杨一心喝了口水,瞪他一眼,也低声回道:“你有出息,你生!”
“说什么悄悄话呢,准备什么时候要孩子?”赵岷坚持追问。
宁叔已经是破罐子破摔了,也不再解释,无奈地看着赵岷犯糊涂。这俩孩子都挺机灵的,希望能绷住心态,糊弄过去。
商远说:“他不是还在上学呢吗,暂时没有准备要,过两年再生。”
赵岷点点头,接着说:“年轻人确实要多读书,但是备孕也不是一天两天的事,现在就要养好身体。自己的媳妇要自己照顾好,商远,听见没有?”

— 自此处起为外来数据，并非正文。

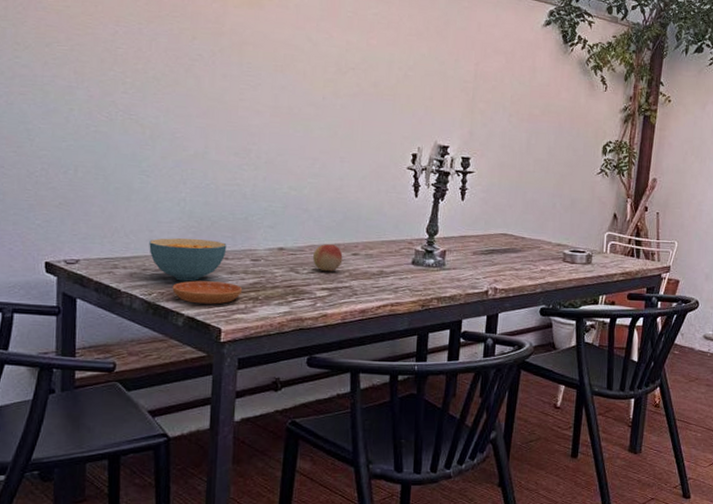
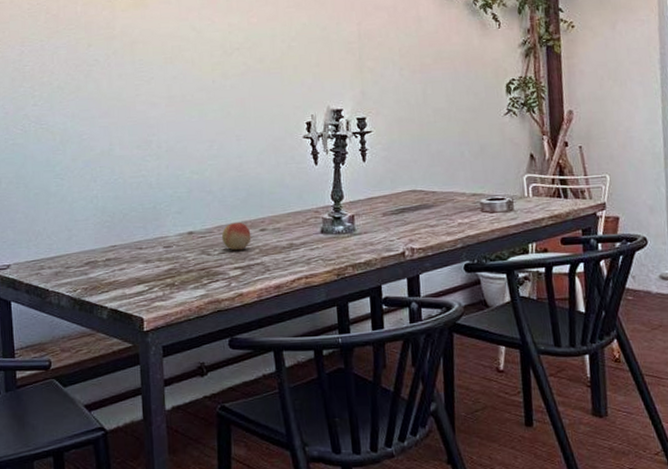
cereal bowl: present [149,238,227,282] -> none [69,232,140,275]
saucer: present [172,280,243,305] -> none [94,271,159,296]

“听见了,姥……爸。”商远笑着说:“我一定好好照顾他,好好备孕,过两年就给您生个孙子。”
杨一心笑得很僵硬,脚在桌子底下踩商远脚背。
赵岷哈哈一笑,“好!不过孙女也不错,我心里一直想着一个名字,要是生了女孩,就叫明镜吧。”
商远一愣,看着赵岷高兴的脸,心中泛起苦涩,应道:“好,就叫明镜。”
杨一心看着他,伸手覆在他手上,手指摩挲他的手背安慰。
赵岷浑然不觉有什么不对,见杨一心的小动作,觉得自己忽视了儿媳妇的感受,于是问:“一心啊,你呢,一直不说话,你是想要男孩还是想要女孩?”
杨一心一愣,又见商远情绪低落,淡淡的目光望过来,顿时不忍心扫兴,于是说:“男孩女孩都一样,我都喜欢。”
“哈哈哈哈哈那就好,男孩女孩都一样,好!看来在我老爷子入土之前是有盼头了!”老爷子高兴。
商远反手握住杨一心的手,眼中闪过一丝狡诈的光,面带微笑道:“那我们就尽早备孕尽早生。”
杨一心眼皮一跳,回了一个“你是人吗”的眼神。